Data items
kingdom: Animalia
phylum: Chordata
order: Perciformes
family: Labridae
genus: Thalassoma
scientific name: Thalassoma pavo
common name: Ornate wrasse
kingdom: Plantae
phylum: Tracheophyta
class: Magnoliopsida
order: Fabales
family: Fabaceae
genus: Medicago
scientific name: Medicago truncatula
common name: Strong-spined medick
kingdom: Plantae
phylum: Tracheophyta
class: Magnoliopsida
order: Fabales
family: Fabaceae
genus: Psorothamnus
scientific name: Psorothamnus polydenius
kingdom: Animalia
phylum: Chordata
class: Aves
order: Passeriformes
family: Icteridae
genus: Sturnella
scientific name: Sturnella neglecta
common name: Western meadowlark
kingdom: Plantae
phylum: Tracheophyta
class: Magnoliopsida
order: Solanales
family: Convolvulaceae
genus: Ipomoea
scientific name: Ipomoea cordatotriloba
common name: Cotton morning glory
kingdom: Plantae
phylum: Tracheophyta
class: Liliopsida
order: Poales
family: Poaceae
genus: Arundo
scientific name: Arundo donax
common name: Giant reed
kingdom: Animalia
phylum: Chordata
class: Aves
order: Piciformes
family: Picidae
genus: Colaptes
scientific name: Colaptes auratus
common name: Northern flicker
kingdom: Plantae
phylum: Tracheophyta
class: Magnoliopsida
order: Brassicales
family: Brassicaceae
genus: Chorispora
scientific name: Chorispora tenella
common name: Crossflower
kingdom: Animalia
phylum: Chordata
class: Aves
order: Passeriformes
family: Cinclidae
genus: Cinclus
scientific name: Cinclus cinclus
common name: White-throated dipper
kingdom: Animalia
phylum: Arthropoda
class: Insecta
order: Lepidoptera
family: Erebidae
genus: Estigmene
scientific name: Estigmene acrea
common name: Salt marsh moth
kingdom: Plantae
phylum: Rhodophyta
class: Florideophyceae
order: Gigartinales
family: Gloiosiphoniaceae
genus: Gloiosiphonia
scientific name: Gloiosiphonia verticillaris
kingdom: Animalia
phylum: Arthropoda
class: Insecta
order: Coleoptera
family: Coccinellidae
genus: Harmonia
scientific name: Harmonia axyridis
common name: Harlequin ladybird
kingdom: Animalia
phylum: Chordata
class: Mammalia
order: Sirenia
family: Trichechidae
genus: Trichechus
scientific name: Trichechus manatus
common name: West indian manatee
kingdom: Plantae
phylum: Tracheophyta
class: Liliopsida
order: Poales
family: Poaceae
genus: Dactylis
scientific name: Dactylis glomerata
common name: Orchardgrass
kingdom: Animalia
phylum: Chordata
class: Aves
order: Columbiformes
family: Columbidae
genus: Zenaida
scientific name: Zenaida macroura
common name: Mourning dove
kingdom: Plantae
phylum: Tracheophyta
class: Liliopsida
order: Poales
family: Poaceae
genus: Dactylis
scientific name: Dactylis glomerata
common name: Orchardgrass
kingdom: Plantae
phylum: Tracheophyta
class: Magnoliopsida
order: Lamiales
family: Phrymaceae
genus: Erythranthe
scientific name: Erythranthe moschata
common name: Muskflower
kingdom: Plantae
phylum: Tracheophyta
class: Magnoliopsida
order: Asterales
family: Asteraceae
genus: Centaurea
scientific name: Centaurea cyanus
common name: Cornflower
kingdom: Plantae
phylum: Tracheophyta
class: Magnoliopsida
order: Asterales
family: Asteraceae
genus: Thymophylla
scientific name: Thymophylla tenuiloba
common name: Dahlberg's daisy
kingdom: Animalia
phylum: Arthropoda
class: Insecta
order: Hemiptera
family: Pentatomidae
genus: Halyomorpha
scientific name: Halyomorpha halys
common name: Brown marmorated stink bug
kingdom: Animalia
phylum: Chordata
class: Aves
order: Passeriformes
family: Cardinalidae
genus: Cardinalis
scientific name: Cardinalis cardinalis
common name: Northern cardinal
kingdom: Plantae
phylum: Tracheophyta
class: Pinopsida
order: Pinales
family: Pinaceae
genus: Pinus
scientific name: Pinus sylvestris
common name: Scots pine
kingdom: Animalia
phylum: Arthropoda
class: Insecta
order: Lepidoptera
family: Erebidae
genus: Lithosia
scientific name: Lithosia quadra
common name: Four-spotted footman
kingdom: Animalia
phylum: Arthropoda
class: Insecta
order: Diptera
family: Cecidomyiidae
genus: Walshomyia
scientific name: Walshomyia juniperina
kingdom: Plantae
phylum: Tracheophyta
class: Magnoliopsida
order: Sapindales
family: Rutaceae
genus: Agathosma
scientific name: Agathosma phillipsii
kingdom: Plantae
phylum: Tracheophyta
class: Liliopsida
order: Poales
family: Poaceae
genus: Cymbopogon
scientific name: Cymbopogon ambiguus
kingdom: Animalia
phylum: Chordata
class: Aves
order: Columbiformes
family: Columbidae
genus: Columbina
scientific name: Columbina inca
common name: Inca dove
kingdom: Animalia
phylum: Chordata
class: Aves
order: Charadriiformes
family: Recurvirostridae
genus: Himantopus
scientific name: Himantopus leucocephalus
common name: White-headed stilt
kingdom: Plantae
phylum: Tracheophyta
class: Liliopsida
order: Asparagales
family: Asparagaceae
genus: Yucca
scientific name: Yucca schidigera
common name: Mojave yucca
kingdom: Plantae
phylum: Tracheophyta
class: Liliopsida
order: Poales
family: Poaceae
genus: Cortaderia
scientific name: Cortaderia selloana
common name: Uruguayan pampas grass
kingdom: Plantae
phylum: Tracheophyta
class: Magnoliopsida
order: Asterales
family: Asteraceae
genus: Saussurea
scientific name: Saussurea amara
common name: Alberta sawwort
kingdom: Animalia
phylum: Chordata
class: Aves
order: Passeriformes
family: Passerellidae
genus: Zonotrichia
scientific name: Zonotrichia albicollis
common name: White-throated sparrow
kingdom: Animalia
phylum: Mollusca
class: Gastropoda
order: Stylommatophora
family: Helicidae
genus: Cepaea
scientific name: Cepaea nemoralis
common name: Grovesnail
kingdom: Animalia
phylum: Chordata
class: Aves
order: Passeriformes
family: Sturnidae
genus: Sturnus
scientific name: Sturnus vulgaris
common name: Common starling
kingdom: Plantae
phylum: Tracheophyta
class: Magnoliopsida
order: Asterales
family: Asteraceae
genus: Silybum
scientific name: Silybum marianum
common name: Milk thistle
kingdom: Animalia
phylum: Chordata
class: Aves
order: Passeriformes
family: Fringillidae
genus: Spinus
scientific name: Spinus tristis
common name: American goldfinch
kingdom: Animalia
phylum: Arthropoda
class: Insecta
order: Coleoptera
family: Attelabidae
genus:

**WHAT YOU ARE ASKED TO DO:**
Put every line from the one containing "common name: American goldfinch" through the end of the rows into a JSON list of strings, one string per line, skipping any blank lines.

**ANSWER TO THIS EXERCISE:**
[
  "common name: American goldfinch",
  "kingdom: Animalia",
  "phylum: Arthropoda",
  "class: Insecta",
  "order: Coleoptera",
  "family: Attelabidae",
  "genus:"
]